*WHAT YOU NEED TO DO*
Look through the listing below and count the lines holding "camera". Reply with the number alone.

╭─ DATA FOR THE TASK

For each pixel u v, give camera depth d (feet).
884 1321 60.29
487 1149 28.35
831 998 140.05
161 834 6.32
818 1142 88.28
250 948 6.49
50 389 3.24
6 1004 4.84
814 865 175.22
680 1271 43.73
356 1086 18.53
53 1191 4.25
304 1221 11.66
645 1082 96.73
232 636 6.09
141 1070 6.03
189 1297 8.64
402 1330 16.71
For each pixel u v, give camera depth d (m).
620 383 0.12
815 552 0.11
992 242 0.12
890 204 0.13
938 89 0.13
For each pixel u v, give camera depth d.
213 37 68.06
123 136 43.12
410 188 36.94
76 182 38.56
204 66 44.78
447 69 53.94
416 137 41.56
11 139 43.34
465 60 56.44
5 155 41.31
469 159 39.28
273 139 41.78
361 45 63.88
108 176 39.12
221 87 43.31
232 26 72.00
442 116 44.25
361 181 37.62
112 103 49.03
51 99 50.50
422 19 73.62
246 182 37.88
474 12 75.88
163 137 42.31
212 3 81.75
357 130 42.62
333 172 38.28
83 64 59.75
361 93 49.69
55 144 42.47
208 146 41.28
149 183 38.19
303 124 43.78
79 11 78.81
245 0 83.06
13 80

╰─
╭─ DATA FOR THE TASK

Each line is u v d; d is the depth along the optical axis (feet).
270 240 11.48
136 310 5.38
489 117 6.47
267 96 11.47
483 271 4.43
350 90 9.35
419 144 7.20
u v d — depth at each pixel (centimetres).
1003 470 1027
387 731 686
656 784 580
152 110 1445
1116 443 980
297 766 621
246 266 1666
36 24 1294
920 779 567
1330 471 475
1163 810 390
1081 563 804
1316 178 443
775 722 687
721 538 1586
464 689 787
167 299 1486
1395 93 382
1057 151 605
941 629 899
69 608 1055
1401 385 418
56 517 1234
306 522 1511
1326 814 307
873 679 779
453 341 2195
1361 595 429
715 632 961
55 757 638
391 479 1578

╰─

*RESULT OF THE TASK*
3